Over the summer of 2009, Suzie developed a vague, but increasingly painful abdominal pain that would radiate around to the back. The pain continued to progress until in October, she began to itch all over. On Nov. 11, she went to the doctor to have a complete blood workup. By close of business they called her back for an ultrasound on Nov. 12 and then a CT scan on Nov. 13. She was admitted to the hospital for the first time that evening.
It turns out she had a tumor at the head of her pancreas that had crimped the bile duct and pancreatic duct closed, resulting in a build up of bile salts in her blood, causing the itching. On Nov. 14, they stinted the crimp to relieve the blockage and took a biopsy. On Nov. 17, 2009 the biopsy confirmed malignant adenocarcinoma of the pancreas.

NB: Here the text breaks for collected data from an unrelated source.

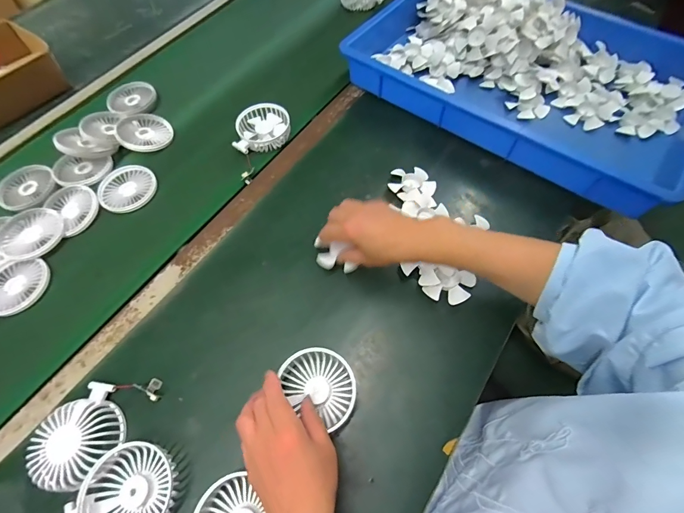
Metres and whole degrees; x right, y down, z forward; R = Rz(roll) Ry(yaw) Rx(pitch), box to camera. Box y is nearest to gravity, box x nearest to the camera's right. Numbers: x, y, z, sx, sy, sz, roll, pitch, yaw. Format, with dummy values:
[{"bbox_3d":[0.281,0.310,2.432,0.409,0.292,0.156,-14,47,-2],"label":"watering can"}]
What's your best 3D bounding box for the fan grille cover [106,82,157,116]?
[{"bbox_3d":[-0.398,-0.299,0.655,0.087,0.011,0.090,-29,63,-12],"label":"fan grille cover"}]

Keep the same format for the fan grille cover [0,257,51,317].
[{"bbox_3d":[-0.460,0.039,0.484,0.086,0.013,0.086,23,65,15],"label":"fan grille cover"}]

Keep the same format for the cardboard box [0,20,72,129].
[{"bbox_3d":[-0.673,-0.348,0.672,0.209,0.068,0.210,36,69,20],"label":"cardboard box"}]

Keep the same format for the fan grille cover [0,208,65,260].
[{"bbox_3d":[-0.467,-0.039,0.516,0.095,0.011,0.084,37,69,21],"label":"fan grille cover"}]

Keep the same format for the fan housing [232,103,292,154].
[{"bbox_3d":[-0.137,-0.226,0.596,0.094,0.025,0.099,-11,61,-3],"label":"fan housing"}]

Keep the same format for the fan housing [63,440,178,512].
[{"bbox_3d":[-0.218,0.241,0.350,0.084,0.030,0.082,-1,61,3],"label":"fan housing"}]

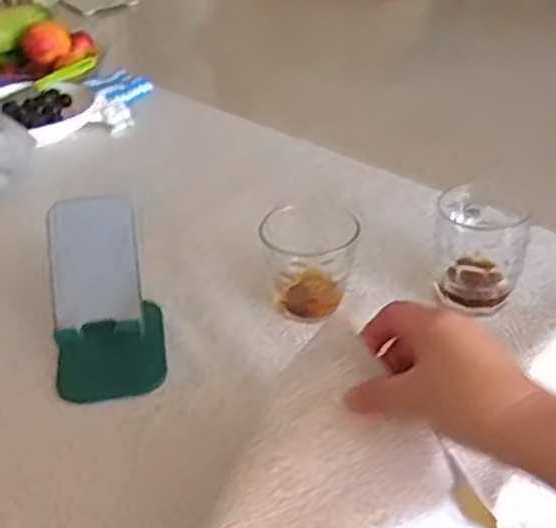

Fortunately, Suzie's tumor was operable. On Dec. 8, 2009, we traveled to Johns Hopkins to prepare for the surgery. The surgery is brutal, and one of the most complicated procedures doctors perform. It is called "The Whipple Procedure," named after its founder. The stomach is severed from the upper intestine completely, and the entire duodenum, about 18", is removed, along with half the pancreas, the bile duct leading from the liver, and the gall bladder. Then, everything is "re-plumbed" so to speak. There really isn't full recovery as the side effects in digestion and the neuropathic pain generally persist. She had her surgery on Dec. 11 and we left Jhop on Dec. 24, making it home for Christmas morning.
At the end of Feb, Suzie began chemo and radiation therapy that would last until Oct. 20, 2010. As far as we know, Suzie is cancer free. Her story is remarkable in that there is not possibility for survival other than surgery with PC. Only 20% are surgical candidates. That is one of the reasons the 5-year survival rate is only 6%. The other stats are just as daunting, with PC accounting for only 3% on new cancer diagnoses, but is the 4th leading cause of death. So, Suzie is a walking miracle!